A boss in Balatro, with the screen filled with a large hand of cards, some of which are face down, with four jokers at the top of the screen.

Balatro. | Image credit: Playstack/LocalThunk

I really like Balatro. At first, I admit, it took me a while to catch on, since I'm bad at poker and it took me a while to realize that this was a machine to get revenge on poker as much as anything else. I watch high-level players on Twitch and see that Balatro is capable of creating genuine cascading beauty: an expert will connect the wild cards, invest in the right planets and Tarots and arrange the deck and not only deal with something specific, but We are aiming for something, also specific, a superconstruction or a double spin, and it will be like information coming out of a white hole and accumulating in the radioactive space around us. I think some people will stick with this game and never move on. But I also suspect I'll move on in a few weeks, and I'm trying to figure out why I think that, despite all the fun I've had, despite the game's effortless compulsion and its obvious class.

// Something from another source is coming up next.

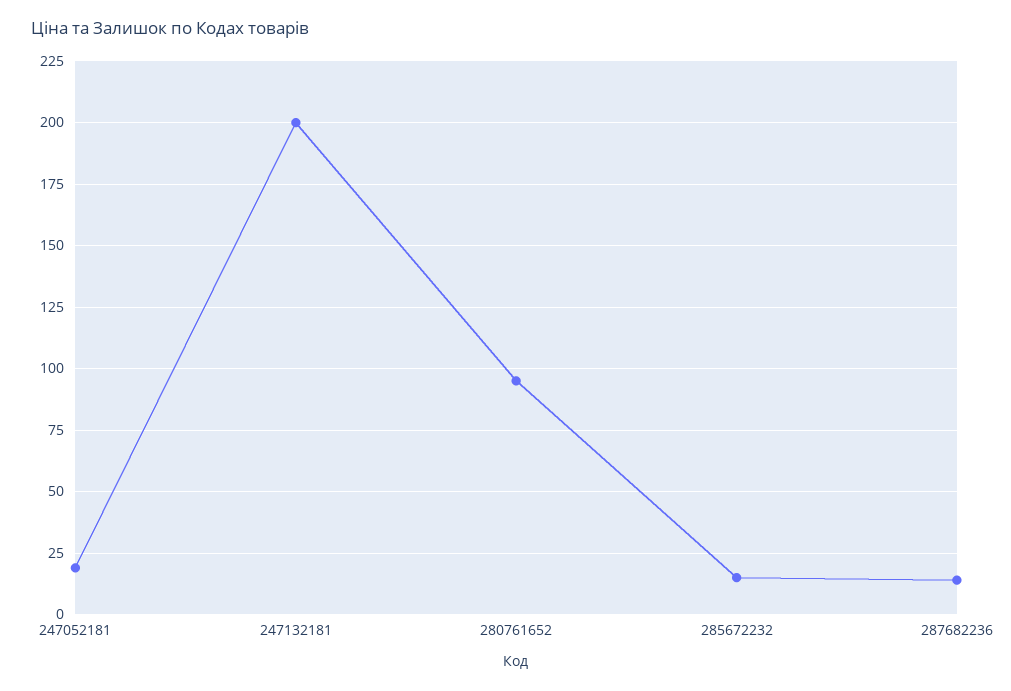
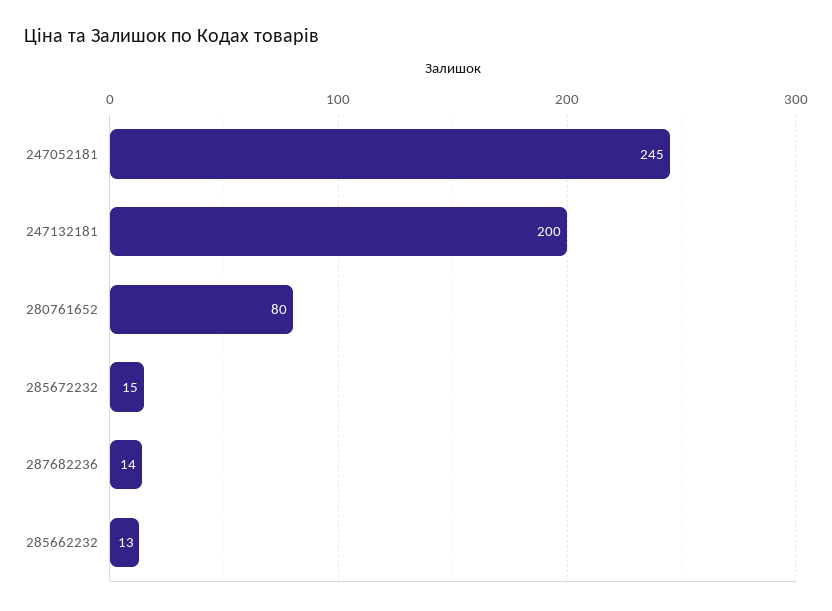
247052181: 20 -> 245
280761652: 95 -> 80
285662232: none -> 13

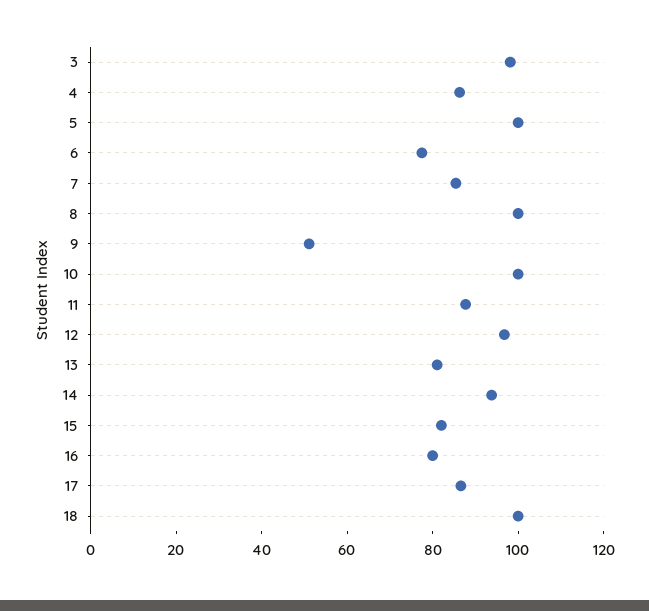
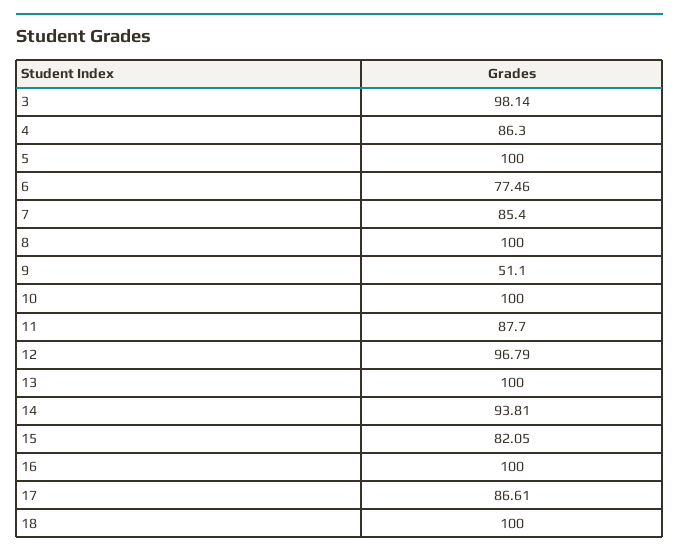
13: 80 -> 100
16: 80 -> 100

First of all, I don't have the necessary gifts. Just as I have no intention of making poker my life because I can barely count to 10, I don't feel completely at home in a world of math and cause and effect, even when all the counting is already done for me. Secondly, Balatro is almost too clever and too neat for me. Everything works and fits together so well that I sometimes find it a little breathless. It strikes me that this is the work of one person, but for me it lacks that spark of strangeness, of design risk, that keeps me coming back to a deckbuilder like Cobalt Core. Neatness and focus is what makes Balatro a marvel; I think it's still sharp even when you rip it all up, but I think it's also why a certain type of gamer will eventually reach for something else.

It's a downbeat ending to a review of something so surprising and so brilliantly constructed, and something that has given me so much pleasure over the past week. But in a way, I think this is part of Balatro's generosity. It's realizing that something may be fundamentally beautiful, but also not entirely for you. And that's fine. Anyway. I hope Balatro is for you and I hope you have a great time with it.